**ACTION ITEM**
Reproduce the data word for word from its first line through the line containing "first woman to", including both ends.
═════ TASK INPUTS ═════
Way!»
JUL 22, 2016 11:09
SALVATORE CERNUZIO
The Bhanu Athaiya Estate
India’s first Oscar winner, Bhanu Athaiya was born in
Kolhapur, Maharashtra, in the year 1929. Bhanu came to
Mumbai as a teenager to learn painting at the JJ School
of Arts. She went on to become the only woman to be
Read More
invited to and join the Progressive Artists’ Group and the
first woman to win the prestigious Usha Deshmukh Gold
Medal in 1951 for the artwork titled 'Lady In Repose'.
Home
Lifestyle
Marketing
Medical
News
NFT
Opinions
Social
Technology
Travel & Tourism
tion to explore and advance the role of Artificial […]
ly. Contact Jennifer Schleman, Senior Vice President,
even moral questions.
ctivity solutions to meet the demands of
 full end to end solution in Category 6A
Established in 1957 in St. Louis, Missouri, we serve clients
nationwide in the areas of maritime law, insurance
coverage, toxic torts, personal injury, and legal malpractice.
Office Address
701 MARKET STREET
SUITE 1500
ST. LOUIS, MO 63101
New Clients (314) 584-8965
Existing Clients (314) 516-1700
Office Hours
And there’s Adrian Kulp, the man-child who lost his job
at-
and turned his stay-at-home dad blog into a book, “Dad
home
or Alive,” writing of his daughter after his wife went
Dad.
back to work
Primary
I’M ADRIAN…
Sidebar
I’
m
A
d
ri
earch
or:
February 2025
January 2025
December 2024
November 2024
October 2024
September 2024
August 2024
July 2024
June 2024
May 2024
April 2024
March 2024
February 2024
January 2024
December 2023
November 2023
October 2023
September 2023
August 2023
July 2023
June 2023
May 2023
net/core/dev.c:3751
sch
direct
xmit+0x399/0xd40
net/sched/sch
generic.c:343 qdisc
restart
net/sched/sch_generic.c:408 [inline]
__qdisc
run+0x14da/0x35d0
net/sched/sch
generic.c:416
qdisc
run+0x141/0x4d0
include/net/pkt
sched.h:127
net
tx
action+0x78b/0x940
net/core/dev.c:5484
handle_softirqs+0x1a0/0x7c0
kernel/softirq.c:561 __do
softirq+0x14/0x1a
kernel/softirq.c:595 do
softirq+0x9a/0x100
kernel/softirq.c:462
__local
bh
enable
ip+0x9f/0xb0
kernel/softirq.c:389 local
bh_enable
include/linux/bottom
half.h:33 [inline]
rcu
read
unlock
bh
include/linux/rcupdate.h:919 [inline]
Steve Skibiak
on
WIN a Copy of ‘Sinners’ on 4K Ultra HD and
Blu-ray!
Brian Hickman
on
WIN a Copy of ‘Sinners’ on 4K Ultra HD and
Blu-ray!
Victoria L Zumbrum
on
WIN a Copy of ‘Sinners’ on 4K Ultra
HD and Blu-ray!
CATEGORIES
═════
**TASK OUTPUT**
Way!»
JUL 22, 2016 11:09
SALVATORE CERNUZIO
The Bhanu Athaiya Estate
India’s first Oscar winner, Bhanu Athaiya was born in
Kolhapur, Maharashtra, in the year 1929. Bhanu came to
Mumbai as a teenager to learn painting at the JJ School
of Arts. She went on to become the only woman to be
Read More
invited to and join the Progressive Artists’ Group and the
first woman to win the prestigious Usha Deshmukh Gold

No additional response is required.